Why does the set of all singleton sets not exist?

Proposition: For a set $X$ and its power set $P(X)$, any function $f\colon P(X)\to X$ has at least two sets $A\neq B\subseteq X$ such that $f(A)=f(B)$.

I can see how this would be true if $X$ is a finite set, since $|P(X)|\gt |X|$, so by the pigeonhole principle, at least two of the elements in $P(X)$ would have to map to the same element.

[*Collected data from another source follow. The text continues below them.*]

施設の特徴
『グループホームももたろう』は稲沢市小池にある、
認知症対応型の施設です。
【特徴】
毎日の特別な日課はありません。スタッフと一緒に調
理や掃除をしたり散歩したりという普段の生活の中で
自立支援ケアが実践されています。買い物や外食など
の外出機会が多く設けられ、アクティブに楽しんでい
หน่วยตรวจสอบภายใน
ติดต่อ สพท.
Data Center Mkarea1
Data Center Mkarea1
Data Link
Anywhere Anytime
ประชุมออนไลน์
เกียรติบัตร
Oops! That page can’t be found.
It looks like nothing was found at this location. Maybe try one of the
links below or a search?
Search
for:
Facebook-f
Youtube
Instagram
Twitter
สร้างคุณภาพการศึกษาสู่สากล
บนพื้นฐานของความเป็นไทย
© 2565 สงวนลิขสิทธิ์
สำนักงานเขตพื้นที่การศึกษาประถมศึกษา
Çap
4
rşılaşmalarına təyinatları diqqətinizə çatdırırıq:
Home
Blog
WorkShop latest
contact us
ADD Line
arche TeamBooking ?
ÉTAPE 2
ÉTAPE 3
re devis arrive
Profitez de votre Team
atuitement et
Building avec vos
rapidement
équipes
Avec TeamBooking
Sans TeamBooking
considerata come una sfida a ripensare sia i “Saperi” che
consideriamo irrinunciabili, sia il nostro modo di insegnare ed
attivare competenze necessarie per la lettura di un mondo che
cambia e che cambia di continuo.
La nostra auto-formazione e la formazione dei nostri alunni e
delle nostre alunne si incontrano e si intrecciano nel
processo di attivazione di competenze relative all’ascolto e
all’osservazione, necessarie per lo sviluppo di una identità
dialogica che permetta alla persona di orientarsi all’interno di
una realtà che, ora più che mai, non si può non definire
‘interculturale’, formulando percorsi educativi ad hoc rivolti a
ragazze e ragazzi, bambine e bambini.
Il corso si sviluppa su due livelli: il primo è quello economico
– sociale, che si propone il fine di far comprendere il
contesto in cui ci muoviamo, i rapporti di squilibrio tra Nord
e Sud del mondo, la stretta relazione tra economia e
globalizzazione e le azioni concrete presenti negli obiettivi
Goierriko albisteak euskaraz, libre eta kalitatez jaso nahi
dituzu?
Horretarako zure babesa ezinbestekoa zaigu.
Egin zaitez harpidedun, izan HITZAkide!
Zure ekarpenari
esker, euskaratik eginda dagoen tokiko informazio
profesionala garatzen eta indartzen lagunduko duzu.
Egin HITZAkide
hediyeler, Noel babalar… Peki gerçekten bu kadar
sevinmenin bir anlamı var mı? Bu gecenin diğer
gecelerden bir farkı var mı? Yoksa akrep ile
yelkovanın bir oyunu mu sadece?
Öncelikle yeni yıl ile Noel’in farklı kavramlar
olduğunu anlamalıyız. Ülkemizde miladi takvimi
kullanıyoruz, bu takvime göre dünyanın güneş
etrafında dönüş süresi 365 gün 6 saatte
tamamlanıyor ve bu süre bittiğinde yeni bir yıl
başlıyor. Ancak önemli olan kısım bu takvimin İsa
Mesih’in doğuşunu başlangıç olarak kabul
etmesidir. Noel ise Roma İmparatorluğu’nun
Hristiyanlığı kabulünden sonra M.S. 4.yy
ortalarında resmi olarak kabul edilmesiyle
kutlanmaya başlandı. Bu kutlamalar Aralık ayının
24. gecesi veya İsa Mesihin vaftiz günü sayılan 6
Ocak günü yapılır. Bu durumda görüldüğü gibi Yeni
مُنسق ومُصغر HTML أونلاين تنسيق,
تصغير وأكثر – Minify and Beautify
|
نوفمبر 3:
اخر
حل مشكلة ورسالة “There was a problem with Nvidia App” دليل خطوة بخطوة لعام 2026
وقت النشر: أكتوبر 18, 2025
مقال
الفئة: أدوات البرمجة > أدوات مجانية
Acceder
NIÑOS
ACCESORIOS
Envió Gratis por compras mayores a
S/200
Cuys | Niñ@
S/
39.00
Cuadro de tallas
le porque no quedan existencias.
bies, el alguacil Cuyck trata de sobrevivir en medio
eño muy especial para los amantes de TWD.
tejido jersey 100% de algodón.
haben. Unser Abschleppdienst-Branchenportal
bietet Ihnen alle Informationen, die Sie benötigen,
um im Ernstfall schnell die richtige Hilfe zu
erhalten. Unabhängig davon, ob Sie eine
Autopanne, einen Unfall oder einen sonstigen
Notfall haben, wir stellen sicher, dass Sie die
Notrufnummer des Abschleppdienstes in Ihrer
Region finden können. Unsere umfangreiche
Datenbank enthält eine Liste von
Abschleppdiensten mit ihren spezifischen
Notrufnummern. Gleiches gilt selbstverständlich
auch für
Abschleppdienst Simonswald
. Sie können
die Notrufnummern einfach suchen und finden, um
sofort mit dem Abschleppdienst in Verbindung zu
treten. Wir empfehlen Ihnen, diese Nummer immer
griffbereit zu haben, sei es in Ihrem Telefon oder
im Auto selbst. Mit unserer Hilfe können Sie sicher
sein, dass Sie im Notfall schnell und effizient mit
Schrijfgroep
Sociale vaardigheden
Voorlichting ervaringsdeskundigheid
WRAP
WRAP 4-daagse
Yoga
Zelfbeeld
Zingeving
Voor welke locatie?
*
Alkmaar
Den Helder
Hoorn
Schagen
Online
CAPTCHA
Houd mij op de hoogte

Does this proposition still hold for $X$ an infinite set? And if so, how does this show that the set of all singleton sets cannot exist?

Solution 1:

If $x$ is a set containing all singletons, $\cup x$ is a set containing all sets, which leads to Russell's paradox. Thus, in $ZF$ there is no such $x$.

Solution 2:

If you had a function $f\colon P(X)\to X$ such that $f(A)=f(B)\Rightarrow A=B$, then $f$ would be one-to-one, which would imply $|P(X)|\leq |X|$; since $|X|\lt |P(X)|$ holds by Cantor's Theorem, that would give you $|P(X)|\lt|P(X)|$, which is impossible. This argument does not use finiteness of $X$, so it holds for $X$ infinite as well.

Suppose that the collection of all singletons is a set $X$. Define a map $f\colon P(X)\to X$ by $f(A) = \{A\}$; this is well defined, since $\{A\}$ is a singleton. If $A\neq B$, then $\{A\}\neq\{B\}$, so $f$ would be one-to-one. Since, by the proposition, this is impossible, we conclude that our assumption that the collection of all singletons is a set must be false. Thus, there is no "set of all singletons."

Solution 3:

If you accept that the collection of all sets (denoted by $V$ usually) is not a set (but in fact a proper class) then if you look at the function $f(x) = \{ x \}$ it is 1-1 from $V$ into the sets of all singletons, thus resulting that $V$ would be a set, in contradiction to the fact that it is in fact a proper class.

But of course you'd have to accept that $V$ is a proper class as well, this is simpler and follows by the argument given in Arturo's answer (that the power-set of $V$ would be of the same cardinality).

Solution 4:

Your presupposition is incorrect; there are a number of set theories (some of them provably equiconsistent with ZF) in which the set of all singletons exists; see Limiting set theory using symmetry, or Forster’s Oxford Logic Guide on the subject. (Disclaimer: Forster discusses my work in the book, so I’m hardly unbiased, but it is the standard work.)

Solution 5:

The question in the title is a consequence of the axiom of regularity. In fact If there was such a set $X$, then $\{X\}\in X$. But obviously we always have $X\in\{X\}$. Hence, we would be able to construct an infinite downward chain of sets which contradicts the axiom of regularity.